• **ACTIVITY**
Pull every line containing the word "back" from the records.

• **DATA**
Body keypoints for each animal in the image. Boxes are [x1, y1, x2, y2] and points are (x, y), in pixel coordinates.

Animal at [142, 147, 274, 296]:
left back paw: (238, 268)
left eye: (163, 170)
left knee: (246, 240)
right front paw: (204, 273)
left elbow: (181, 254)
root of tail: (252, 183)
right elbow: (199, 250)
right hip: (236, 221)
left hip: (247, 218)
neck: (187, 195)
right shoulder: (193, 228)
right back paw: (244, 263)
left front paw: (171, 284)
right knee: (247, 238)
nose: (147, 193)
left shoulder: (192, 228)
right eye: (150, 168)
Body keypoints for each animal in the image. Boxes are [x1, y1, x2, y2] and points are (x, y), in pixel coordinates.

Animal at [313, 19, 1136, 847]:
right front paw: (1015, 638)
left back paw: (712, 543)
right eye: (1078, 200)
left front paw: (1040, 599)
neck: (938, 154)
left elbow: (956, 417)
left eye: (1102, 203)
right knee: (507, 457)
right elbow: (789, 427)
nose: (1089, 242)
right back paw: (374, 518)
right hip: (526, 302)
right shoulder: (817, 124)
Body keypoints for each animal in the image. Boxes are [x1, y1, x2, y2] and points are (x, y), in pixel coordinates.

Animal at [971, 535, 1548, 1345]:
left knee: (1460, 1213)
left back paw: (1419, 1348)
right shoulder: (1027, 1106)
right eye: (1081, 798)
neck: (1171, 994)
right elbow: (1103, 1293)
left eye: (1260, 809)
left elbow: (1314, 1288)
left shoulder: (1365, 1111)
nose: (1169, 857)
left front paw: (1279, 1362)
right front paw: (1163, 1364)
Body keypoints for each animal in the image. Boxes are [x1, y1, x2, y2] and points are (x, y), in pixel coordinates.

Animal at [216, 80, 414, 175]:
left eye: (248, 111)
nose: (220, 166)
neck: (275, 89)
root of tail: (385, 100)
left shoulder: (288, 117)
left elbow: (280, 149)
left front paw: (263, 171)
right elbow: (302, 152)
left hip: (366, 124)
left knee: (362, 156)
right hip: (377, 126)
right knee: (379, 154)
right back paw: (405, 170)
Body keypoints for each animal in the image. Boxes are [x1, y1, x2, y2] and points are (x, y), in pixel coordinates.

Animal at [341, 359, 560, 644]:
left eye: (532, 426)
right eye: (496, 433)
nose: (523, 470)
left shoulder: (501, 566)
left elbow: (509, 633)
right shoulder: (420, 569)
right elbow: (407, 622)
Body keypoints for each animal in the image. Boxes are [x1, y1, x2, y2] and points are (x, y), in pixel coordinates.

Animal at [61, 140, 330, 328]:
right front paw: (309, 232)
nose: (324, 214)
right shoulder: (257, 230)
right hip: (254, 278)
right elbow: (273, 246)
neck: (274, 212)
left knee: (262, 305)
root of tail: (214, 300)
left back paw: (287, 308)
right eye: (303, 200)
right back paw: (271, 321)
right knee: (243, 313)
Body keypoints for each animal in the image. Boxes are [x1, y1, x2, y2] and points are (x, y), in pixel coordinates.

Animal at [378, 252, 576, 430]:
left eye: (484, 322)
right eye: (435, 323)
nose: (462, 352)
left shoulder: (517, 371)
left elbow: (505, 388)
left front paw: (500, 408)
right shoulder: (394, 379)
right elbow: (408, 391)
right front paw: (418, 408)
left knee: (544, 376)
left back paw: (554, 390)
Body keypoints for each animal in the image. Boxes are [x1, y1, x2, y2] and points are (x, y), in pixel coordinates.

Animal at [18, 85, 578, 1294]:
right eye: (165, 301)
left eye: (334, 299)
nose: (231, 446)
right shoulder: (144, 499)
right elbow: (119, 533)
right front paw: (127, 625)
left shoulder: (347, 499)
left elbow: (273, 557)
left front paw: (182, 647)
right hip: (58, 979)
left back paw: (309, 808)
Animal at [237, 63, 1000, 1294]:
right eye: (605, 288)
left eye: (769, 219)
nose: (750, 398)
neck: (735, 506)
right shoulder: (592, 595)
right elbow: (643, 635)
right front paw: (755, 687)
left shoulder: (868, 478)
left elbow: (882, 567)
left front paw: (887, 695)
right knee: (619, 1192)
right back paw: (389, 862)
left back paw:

• **YOUR SOLUTION**
left back paw: (238, 268)
right back paw: (244, 263)
left back paw: (712, 543)
right back paw: (374, 518)
left back paw: (1419, 1348)
right back paw: (405, 170)
left back paw: (287, 308)
right back paw: (271, 321)
left back paw: (554, 390)
left back paw: (309, 808)
right back paw: (389, 862)
left back paw:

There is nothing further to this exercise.